▶ **What is expected**:
In the data below, find every line with the word "commutative" and copy it.

[Records contained in a dataset]
■ ■ ■ ■

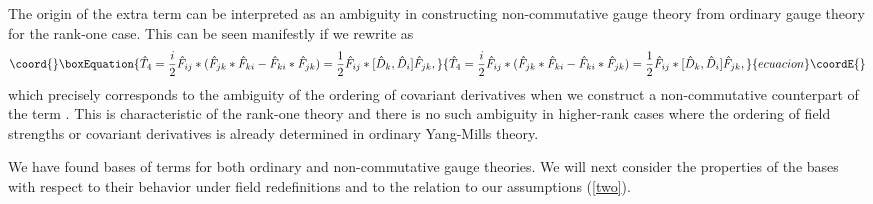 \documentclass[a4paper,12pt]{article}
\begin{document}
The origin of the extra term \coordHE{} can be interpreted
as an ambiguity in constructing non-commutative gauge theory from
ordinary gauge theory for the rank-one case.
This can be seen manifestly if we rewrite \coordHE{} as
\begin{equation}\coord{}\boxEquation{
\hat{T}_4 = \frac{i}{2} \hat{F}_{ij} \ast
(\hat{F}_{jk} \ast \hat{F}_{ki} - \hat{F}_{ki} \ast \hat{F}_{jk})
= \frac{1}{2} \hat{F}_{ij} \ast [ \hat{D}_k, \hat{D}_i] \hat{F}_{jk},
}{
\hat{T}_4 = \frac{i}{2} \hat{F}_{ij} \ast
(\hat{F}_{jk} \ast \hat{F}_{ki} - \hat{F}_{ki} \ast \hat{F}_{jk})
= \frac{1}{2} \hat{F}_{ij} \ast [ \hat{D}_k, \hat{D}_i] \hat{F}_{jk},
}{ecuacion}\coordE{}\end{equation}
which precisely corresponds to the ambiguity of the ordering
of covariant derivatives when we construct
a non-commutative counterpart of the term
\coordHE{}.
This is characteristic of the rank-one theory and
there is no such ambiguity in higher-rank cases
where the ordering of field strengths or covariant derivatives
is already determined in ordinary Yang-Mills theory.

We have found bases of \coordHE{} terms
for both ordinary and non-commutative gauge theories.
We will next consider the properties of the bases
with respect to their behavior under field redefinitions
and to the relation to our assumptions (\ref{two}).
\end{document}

■ ■ ■ ■

▶ **Solution to the exercise**:
as an ambiguity in constructing non-commutative gauge theory from
a non-commutative counterpart of the term
for both ordinary and non-commutative gauge theories.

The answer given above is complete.